Nicolas Bedos, dans une « Chronique mythomane » publiée dans le journal « Marianne », a critiqué les prises de positions politiques de Claude Guéant en ce qu’elles se confondraient avec celles de Marine Le Pen. En les termes suivants

« Mardi. Les soldes continuent au ministère de l’Intérieur. Guéant annonce, en se frottant les chiffres, la grande liquidation de tous ces Nègres égarés ; ces Roms qui font bronzer leurs jambes amputées aux feux rouges de l’avenue Foch et autres Bicots en vacances prolongées. Aux esprits sensibles (ceux de la gauche infirmière-Suicidaire dont je suis) qui estiment que c’est en larmes -et non en rut- que Guéant aurait dû exhiber son « record » de 32912 âmes expulsées en 2011, la droit répond ainsi lutter contre la montée de l’extrême-droite. « Ne laissons pas le terrain à Marine, la VRAIE méchante. » Pas faux. Moi-même, s’il m’arrive de violenter sexuellement quelques pucelles de 14 ans, c’est pour ne pas laisser ce plaisir à un VRAI pédophile! (Faudra que je pense à supprimer cette phrase.) Sauf que personne n’empêchera quelques idéalistes rigides de penser qu’à force de singer la salope fascisante celle-ci est déjà au pouvoir : oui elle porte des lunettes d’inspecteur des impôts, une tête de bite sous Prozac et on l’appelle Claude Guéant »

Marine Le Pen a estimé que le terme « salope » est injurieux.

Procédures

Maurice Szafran (directeur de publication du Magazine Marianne) et Nicolas Bedos ont été poursuivis, respectivement, pour des faits d’injure publique envers un particulier et pour complicité des faits d’injure publique envers un particulier.
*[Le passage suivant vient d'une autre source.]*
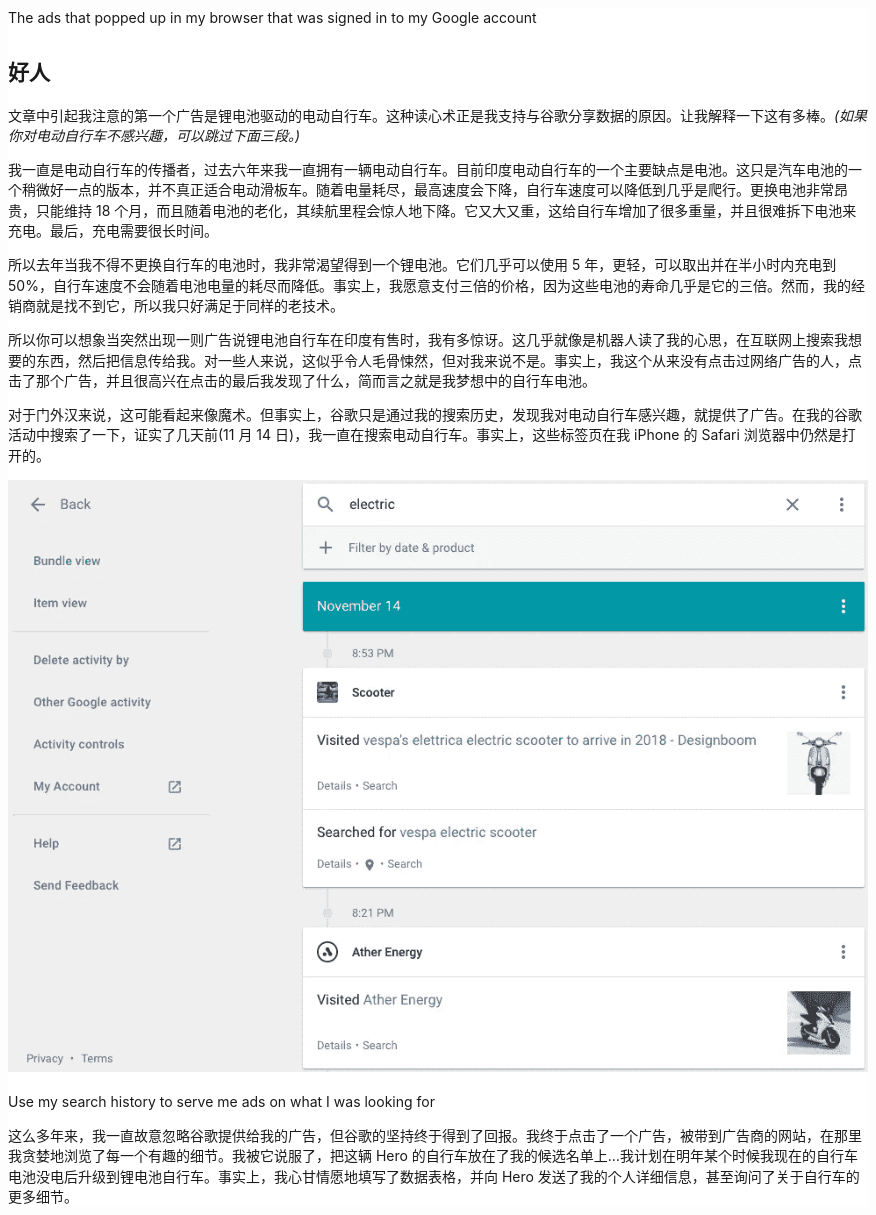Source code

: 
The ads that popped up in my browser that was signed in to my Google account

## 好人

文章中引起我注意的第一个广告是锂电池驱动的电动自行车。这种读心术正是我支持与谷歌分享数据的原因。让我解释一下这有多棒。*(如果你对电动自行车不感兴趣，可以跳过下面三段。)*

我一直是电动自行车的传播者，过去六年来我一直拥有一辆电动自行车。目前印度电动自行车的一个主要缺点是电池。这只是汽车电池的一个稍微好一点的版本，并不真正适合电动滑板车。随着电量耗尽，最高速度会下降，自行车速度可以降低到几乎是爬行。更换电池非常昂贵，只能维持 18 个月，而且随着电池的老化，其续航里程会惊人地下降。它又大又重，这给自行车增加了很多重量，并且很难拆下电池来充电。最后，充电需要很长时间。

所以去年当我不得不更换自行车的电池时，我非常渴望得到一个锂电池。它们几乎可以使用 5 年，更轻，可以取出并在半小时内充电到 50%，自行车速度不会随着电池电量的耗尽而降低。事实上，我愿意支付三倍的价格，因为这些电池的寿命几乎是它的三倍。然而，我的经销商就是找不到它，所以我只好满足于同样的老技术。

所以你可以想象当突然出现一则广告说锂电池自行车在印度有售时，我有多惊讶。这几乎就像是机器人读了我的心思，在互联网上搜索我想要的东西，然后把信息传给我。对一些人来说，这似乎令人毛骨悚然，但对我来说不是。事实上，我这个从来没有点击过网络广告的人，点击了那个广告，并且很高兴在点击的最后我发现了什么，简而言之就是我梦想中的自行车电池。

对于门外汉来说，这可能看起来像魔术。但事实上，谷歌只是通过我的搜索历史，发现我对电动自行车感兴趣，就提供了广告。在我的谷歌活动中搜索了一下，证实了几天前(11 月 14 日)，我一直在搜索电动自行车。事实上，这些标签页在我 iPhone 的 Safari 浏览器中仍然是打开的。

![](img/1142a15a6b1a15ed40e98fd6dc265822.png)

Use my search history to serve me ads on what I was looking for

这么多年来，我一直故意忽略谷歌提供给我的广告，但谷歌的坚持终于得到了回报。我终于点击了一个广告，被带到广告商的网站，在那里我贪婪地浏览了每一个有趣的细节。我被它说服了，把这辆 Hero 的自行车放在了我的候选名单上…我计划在明年某个时候我现在的自行车电池没电后升级到锂电池自行车。事实上，我心甘情愿地填写了数据表格，并向 Hero 发送了我的个人详细信息，甚至询问了关于自行车的更多细节。
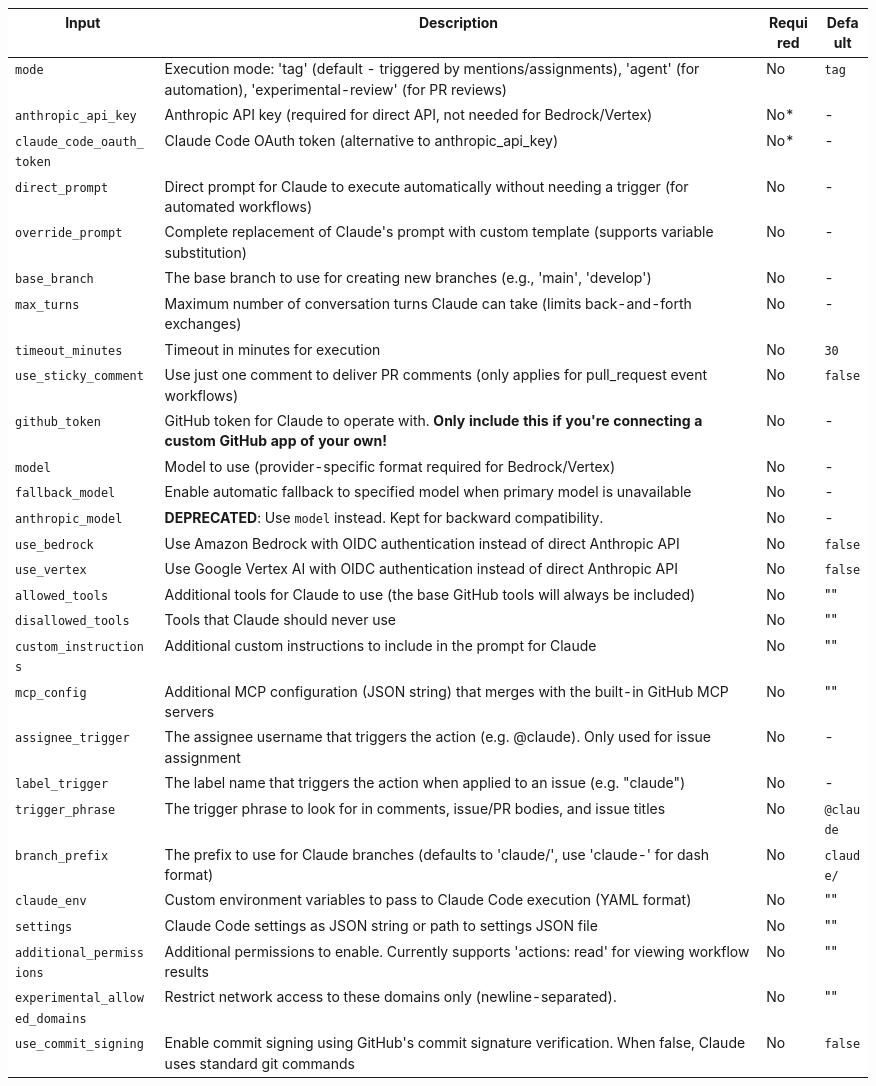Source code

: | Input                          | Description                                                                                                                           | Required | Default   |
| ------------------------------ | ------------------------------------------------------------------------------------------------------------------------------------- | -------- | --------- |
| `mode`                         | Execution mode: 'tag' (default - triggered by mentions/assignments), 'agent' (for automation), 'experimental-review' (for PR reviews) | No       | `tag`     |
| `anthropic_api_key`            | Anthropic API key (required for direct API, not needed for Bedrock/Vertex)                                                            | No\*     | -         |
| `claude_code_oauth_token`      | Claude Code OAuth token (alternative to anthropic_api_key)                                                                            | No\*     | -         |
| `direct_prompt`                | Direct prompt for Claude to execute automatically without needing a trigger (for automated workflows)                                 | No       | -         |
| `override_prompt`              | Complete replacement of Claude's prompt with custom template (supports variable substitution)                                         | No       | -         |
| `base_branch`                  | The base branch to use for creating new branches (e.g., 'main', 'develop')                                                            | No       | -         |
| `max_turns`                    | Maximum number of conversation turns Claude can take (limits back-and-forth exchanges)                                                | No       | -         |
| `timeout_minutes`              | Timeout in minutes for execution                                                                                                      | No       | `30`      |
| `use_sticky_comment`           | Use just one comment to deliver PR comments (only applies for pull_request event workflows)                                           | No       | `false`   |
| `github_token`                 | GitHub token for Claude to operate with. **Only include this if you're connecting a custom GitHub app of your own!**                  | No       | -         |
| `model`                        | Model to use (provider-specific format required for Bedrock/Vertex)                                                                   | No       | -         |
| `fallback_model`               | Enable automatic fallback to specified model when primary model is unavailable                                                        | No       | -         |
| `anthropic_model`              | **DEPRECATED**: Use `model` instead. Kept for backward compatibility.                                                                 | No       | -         |
| `use_bedrock`                  | Use Amazon Bedrock with OIDC authentication instead of direct Anthropic API                                                           | No       | `false`   |
| `use_vertex`                   | Use Google Vertex AI with OIDC authentication instead of direct Anthropic API                                                         | No       | `false`   |
| `allowed_tools`                | Additional tools for Claude to use (the base GitHub tools will always be included)                                                    | No       | ""        |
| `disallowed_tools`             | Tools that Claude should never use                                                                                                    | No       | ""        |
| `custom_instructions`          | Additional custom instructions to include in the prompt for Claude                                                                    | No       | ""        |
| `mcp_config`                   | Additional MCP configuration (JSON string) that merges with the built-in GitHub MCP servers                                           | No       | ""        |
| `assignee_trigger`             | The assignee username that triggers the action (e.g. @claude). Only used for issue assignment                                         | No       | -         |
| `label_trigger`                | The label name that triggers the action when applied to an issue (e.g. "claude")                                                      | No       | -         |
| `trigger_phrase`               | The trigger phrase to look for in comments, issue/PR bodies, and issue titles                                                         | No       | `@claude` |
| `branch_prefix`                | The prefix to use for Claude branches (defaults to 'claude/', use 'claude-' for dash format)                                          | No       | `claude/` |
| `claude_env`                   | Custom environment variables to pass to Claude Code execution (YAML format)                                                           | No       | ""        |
| `settings`                     | Claude Code settings as JSON string or path to settings JSON file                                                                     | No       | ""        |
| `additional_permissions`       | Additional permissions to enable. Currently supports 'actions: read' for viewing workflow results                                     | No       | ""        |
| `experimental_allowed_domains` | Restrict network access to these domains only (newline-separated).                                                                    | No       | ""        |
| `use_commit_signing`           | Enable commit signing using GitHub's commit signature verification. When false, Claude uses standard git commands                     | No       | `false`   |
Ils ont été relaxés par le TGI de Paris

Marine Le Pen a interjeté appel.

La décision

Tout d’abord, la CA de Paris rappelle qu’en l’absence d’appel du Parquet, la relaxe prononcée à l’égard de Nicolas Bedos et Maurice Szafran est définitive. Et que la saisine de la cour est donc « limitée à l’appréciation des conséquences éventuellement dommageables des propos poursuivis. »

Ensuite, elle estime que l’injure intervient dans le cadre d’une polémique politique qui « justifie les franchises rappelées par le premier juge »

Elle confirme donc la décision de la 17 e chambre.